------ SUPPLIED RECORDS

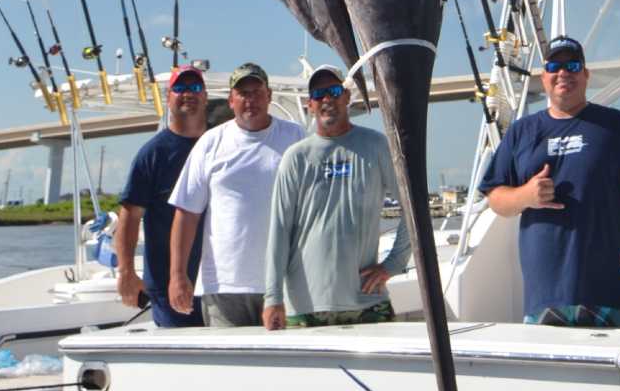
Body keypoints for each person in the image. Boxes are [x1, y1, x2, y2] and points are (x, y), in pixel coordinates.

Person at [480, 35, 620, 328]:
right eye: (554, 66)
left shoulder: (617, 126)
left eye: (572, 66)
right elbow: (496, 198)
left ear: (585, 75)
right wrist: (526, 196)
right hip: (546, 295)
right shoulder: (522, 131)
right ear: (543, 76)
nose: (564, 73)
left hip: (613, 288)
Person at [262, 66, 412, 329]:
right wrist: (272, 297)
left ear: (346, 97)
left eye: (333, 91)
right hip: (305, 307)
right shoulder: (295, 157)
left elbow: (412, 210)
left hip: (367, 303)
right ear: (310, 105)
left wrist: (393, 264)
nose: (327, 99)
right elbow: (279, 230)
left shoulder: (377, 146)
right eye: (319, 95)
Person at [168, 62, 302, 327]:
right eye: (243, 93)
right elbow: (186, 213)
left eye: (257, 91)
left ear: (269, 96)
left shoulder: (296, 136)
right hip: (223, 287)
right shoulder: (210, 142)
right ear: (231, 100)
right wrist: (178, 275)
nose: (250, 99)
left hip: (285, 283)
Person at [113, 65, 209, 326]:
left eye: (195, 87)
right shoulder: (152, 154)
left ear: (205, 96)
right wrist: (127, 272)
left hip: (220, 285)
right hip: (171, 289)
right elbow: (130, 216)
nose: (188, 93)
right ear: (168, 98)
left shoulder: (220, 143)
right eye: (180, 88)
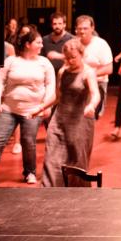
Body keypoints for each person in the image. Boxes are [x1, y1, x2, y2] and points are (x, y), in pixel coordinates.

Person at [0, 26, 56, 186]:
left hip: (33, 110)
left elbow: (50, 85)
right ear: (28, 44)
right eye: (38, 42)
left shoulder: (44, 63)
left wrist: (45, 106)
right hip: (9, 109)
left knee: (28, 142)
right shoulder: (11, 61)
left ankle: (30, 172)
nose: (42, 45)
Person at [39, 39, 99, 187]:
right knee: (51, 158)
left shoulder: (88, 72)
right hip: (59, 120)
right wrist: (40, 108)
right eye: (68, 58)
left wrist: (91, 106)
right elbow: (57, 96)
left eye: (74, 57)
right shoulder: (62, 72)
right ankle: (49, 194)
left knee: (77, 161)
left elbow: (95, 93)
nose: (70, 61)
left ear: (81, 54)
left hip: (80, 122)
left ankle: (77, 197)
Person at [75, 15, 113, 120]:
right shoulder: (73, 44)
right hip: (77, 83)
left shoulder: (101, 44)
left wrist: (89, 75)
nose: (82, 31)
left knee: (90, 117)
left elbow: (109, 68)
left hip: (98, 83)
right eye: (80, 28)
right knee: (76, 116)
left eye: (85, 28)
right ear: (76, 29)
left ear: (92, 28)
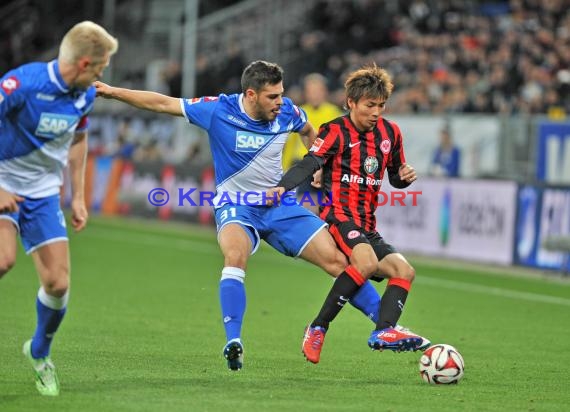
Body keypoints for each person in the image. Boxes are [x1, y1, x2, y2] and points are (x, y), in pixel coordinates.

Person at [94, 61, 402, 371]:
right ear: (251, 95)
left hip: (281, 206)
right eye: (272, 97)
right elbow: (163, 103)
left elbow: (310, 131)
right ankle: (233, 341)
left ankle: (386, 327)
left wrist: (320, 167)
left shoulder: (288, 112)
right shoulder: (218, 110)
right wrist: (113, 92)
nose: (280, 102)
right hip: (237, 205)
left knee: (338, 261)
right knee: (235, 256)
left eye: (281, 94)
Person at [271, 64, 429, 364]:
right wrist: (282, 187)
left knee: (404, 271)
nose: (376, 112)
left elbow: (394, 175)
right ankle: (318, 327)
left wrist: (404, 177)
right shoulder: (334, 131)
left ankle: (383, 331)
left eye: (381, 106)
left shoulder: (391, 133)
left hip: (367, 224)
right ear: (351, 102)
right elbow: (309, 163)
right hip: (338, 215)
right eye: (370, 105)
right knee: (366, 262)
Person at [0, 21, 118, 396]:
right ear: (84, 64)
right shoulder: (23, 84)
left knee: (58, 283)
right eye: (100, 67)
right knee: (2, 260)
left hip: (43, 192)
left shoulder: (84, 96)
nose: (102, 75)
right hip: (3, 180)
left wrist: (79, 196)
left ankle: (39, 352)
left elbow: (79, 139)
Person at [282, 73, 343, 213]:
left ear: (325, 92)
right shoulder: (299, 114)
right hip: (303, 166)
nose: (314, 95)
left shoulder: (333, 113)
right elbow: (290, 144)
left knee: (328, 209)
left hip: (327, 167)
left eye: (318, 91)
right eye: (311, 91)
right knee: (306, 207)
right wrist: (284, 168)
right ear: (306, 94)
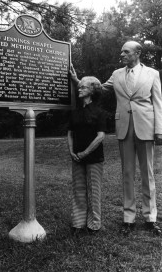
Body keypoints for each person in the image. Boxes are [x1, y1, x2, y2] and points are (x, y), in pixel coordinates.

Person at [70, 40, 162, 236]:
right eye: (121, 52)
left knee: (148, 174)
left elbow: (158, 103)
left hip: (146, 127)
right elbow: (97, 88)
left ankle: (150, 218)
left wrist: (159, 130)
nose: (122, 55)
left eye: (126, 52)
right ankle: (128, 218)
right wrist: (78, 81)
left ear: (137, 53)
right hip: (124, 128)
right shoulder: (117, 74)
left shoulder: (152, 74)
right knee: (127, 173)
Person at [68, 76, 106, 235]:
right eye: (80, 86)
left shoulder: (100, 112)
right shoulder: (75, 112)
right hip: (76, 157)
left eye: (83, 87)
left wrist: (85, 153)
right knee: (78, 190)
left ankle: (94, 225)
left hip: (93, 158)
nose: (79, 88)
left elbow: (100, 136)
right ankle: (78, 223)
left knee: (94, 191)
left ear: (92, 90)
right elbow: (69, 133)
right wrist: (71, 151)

------------
------ SUPPLIED RECORDS

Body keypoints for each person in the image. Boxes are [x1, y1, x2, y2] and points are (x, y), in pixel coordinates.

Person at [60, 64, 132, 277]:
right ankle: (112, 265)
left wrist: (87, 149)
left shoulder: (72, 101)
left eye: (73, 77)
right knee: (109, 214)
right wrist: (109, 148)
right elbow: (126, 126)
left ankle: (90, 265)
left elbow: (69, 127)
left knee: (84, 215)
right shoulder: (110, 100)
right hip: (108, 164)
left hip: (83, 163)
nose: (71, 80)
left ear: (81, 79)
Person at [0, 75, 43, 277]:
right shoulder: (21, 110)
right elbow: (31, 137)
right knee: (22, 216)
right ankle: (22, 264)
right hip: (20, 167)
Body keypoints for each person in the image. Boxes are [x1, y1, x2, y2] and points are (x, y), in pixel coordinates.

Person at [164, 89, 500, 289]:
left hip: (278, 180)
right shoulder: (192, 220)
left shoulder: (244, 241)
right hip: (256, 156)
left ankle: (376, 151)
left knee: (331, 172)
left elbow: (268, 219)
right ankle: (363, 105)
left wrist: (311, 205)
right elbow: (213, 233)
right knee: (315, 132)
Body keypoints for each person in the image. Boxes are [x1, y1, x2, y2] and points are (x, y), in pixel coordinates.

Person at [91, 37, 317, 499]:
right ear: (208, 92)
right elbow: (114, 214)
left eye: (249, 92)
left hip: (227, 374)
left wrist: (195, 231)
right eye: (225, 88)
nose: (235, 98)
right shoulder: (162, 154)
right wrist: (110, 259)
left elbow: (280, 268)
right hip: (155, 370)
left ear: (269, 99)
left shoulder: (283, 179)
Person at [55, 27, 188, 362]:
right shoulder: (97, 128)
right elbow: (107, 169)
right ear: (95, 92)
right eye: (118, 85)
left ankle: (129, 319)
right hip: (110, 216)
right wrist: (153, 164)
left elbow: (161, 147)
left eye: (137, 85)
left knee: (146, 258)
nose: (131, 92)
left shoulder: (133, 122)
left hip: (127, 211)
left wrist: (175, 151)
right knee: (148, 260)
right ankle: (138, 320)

------------
------ SUPPLIED RECORDS

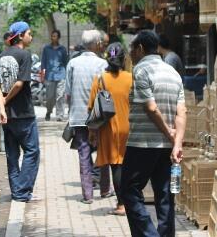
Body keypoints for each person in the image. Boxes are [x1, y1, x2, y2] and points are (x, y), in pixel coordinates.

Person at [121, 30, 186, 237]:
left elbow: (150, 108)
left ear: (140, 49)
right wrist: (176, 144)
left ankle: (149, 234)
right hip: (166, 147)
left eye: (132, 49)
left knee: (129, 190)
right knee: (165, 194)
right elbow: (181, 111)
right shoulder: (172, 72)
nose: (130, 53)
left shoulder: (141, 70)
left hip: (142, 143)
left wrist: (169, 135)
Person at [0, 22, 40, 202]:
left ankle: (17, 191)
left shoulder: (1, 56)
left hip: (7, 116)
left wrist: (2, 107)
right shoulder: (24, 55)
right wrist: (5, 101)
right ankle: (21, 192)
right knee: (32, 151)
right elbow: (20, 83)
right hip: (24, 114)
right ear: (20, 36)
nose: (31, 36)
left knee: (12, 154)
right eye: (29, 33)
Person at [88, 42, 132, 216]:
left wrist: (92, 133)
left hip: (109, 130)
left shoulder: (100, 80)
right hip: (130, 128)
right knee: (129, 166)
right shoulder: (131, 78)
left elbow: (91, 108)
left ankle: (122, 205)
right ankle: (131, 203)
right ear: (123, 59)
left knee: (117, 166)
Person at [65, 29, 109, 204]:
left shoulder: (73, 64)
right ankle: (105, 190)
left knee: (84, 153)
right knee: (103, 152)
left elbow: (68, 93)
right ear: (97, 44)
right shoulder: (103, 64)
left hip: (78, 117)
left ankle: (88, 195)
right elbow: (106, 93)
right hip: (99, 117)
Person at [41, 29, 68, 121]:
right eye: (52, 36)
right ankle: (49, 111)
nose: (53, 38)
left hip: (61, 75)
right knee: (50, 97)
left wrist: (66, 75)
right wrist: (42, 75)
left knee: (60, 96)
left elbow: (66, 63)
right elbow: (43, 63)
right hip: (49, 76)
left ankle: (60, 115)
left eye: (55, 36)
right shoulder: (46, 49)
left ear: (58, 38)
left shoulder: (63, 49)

------------

- ABOUT THIS EXERCISE -
An exact copy of the lines above, from the one containing "right knee: (32, 151)" down to the one containing "left shoulder: (63, 49)" and including both, is the whole answer; retype it and nothing else.

- WRITTEN ANSWER -
right knee: (32, 151)
right elbow: (20, 83)
right hip: (24, 114)
right ear: (20, 36)
nose: (31, 36)
left knee: (12, 154)
right eye: (29, 33)
Person at [88, 42, 132, 216]:
left wrist: (92, 133)
left hip: (109, 130)
left shoulder: (100, 80)
right hip: (130, 128)
right knee: (129, 166)
right shoulder: (131, 78)
left elbow: (91, 108)
left ankle: (122, 205)
right ankle: (131, 203)
right ear: (123, 59)
left knee: (117, 166)
Person at [65, 29, 109, 204]:
left shoulder: (73, 64)
right ankle: (105, 190)
left knee: (84, 153)
right knee: (103, 152)
left elbow: (68, 93)
right ear: (97, 44)
right shoulder: (103, 64)
left hip: (78, 117)
left ankle: (88, 195)
right elbow: (106, 93)
right hip: (99, 117)
Person at [41, 29, 68, 121]:
right eye: (52, 36)
right ankle: (49, 111)
nose: (53, 38)
left hip: (61, 75)
right knee: (50, 97)
left wrist: (66, 75)
right wrist: (42, 75)
left knee: (60, 96)
left elbow: (66, 63)
right elbow: (43, 63)
right hip: (49, 76)
left ankle: (60, 115)
left eye: (55, 36)
right shoulder: (46, 49)
left ear: (58, 38)
left shoulder: (63, 49)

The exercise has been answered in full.